It goes without saying Iowans love bacon.
There are entire festivals across the state dedicated to the food. There are bacon cookies, there is bacon beer, and there is even bacon lip balm. If it exists, bacon can be paired with it.
So it may come as a surprise that Iowa produces more eggs than any other state in the United States.
“In 2001, we reclaimed the title of No. 1,” said Randy Olson, the executive director for the Iowa Egg Council and Iowa Poultry Association.
Olson said the job of his office is to support egg farmers and chicken producers while educating the public and working to get policy initiatives passed through the Iowa Poultry Association.
“[There are] nearly 60 million layers in the state of Iowa, so that’s just about 20 laying hens for every person in our state,” he said.
In 2014, Iowa produced 16.5 billion eggs.
Dong Ahn, a professor of animal science at Iowa State University who specializes in poultry products and processing technology, said when he came to Iowa in 1994, there were only around 18 million egg-laying hens, but today that number has swelled to around 60 million.
He said overall egg consumption dropped nearly 45 percent from 1945 to the mid 1990s, but since then, consumption has steadily increased, and a lot of it comes from the various and novel ways in which eggs are used.
“When people are thinking about eggs, they are only thinking about shell eggs … but Iowa is also the largest egg-processing state in the U.S.,” he said.
Part of egg processing, Ahn said, was selling eggs not in a shell like one would find in the supermarket but instead breaking the eggs and selling the contents.

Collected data

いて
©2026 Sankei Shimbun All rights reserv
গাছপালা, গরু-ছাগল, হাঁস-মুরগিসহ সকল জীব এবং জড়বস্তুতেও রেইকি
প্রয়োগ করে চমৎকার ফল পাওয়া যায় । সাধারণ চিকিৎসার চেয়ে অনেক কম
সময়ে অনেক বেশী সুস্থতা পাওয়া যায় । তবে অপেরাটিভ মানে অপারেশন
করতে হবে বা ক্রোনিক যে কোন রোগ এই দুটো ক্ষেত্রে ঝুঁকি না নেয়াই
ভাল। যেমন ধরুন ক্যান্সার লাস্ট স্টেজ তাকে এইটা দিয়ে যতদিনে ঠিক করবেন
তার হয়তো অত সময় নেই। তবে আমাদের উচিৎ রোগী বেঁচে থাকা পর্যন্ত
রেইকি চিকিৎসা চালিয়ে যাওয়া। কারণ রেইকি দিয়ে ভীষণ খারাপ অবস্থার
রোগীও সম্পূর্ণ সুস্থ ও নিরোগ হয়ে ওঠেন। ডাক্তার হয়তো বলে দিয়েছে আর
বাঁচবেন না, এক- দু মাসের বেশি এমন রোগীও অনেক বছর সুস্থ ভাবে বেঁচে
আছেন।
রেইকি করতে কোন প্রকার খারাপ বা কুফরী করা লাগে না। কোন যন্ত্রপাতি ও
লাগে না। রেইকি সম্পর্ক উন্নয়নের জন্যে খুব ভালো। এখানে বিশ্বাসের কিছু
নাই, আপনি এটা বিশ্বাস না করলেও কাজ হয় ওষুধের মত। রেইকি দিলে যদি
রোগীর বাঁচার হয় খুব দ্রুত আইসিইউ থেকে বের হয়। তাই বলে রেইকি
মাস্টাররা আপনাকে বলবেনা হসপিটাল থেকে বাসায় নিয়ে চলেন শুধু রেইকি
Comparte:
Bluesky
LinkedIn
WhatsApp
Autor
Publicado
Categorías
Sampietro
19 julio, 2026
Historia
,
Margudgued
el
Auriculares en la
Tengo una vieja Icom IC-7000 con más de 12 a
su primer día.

__WORK INSTRUCTION 1__
According to the article on Iowa egg production, how many eggs did Iowa produce in 2014?
__WORK INSTRUCTION 2__
Duplicate the part of the Iowa egg article that runs from "He said overall" to "eggs are used.".
__WORK INSTRUCTION 3__
Write the next part of the article on Iowa's egg industry, picking up after its final sentence.

__WRITTEN RESPONSE 1__
Iowa produced 16.5 billion eggs in 2014.

__WRITTEN RESPONSE 2__
He said overall egg consumption dropped nearly 45 percent from 1945 to the mid 1990s, but since then, consumption has steadily increased, and a lot of it comes from the various and novel ways in which eggs are used.

__WRITTEN RESPONSE 3__
Amounting to nearly one-third of eggs sold, this method yields a wide variety of products, from dry eggs, which can be sold by the yolk, white, or a mixture, to selling the liquid to restaurants and institutions.
The increase of processed eggs over the past 50 years or so was about 250 percent, while the consumption of shell eggs were decreasing, Ahn said.
From the 60 million laying hens statewide down to around 100, Twyla Hein, a farmer at Earth Biscuit Farm just outside Tipton, started raising chickens and growing her own produce around five years ago after realizing the important connection between health and food.
“My dad had Alzheimer’s, and I’ve had cancer; I just started really paying attention that maybe it’s this nasty food we’re exposed to …” she said.
Hein got one and half acres from the farm she grew up on, so she and her wife could raise chickens and grow vegetables for themselves. Not long after, her colleagues started asking if they could purchase some eggs and produce from her.
“I started having more hens, selling eggs, [and] then people asked if they could buy produce from me, so I started growing more produce, and it just kind took off from people wanting to know their farmer,” she said.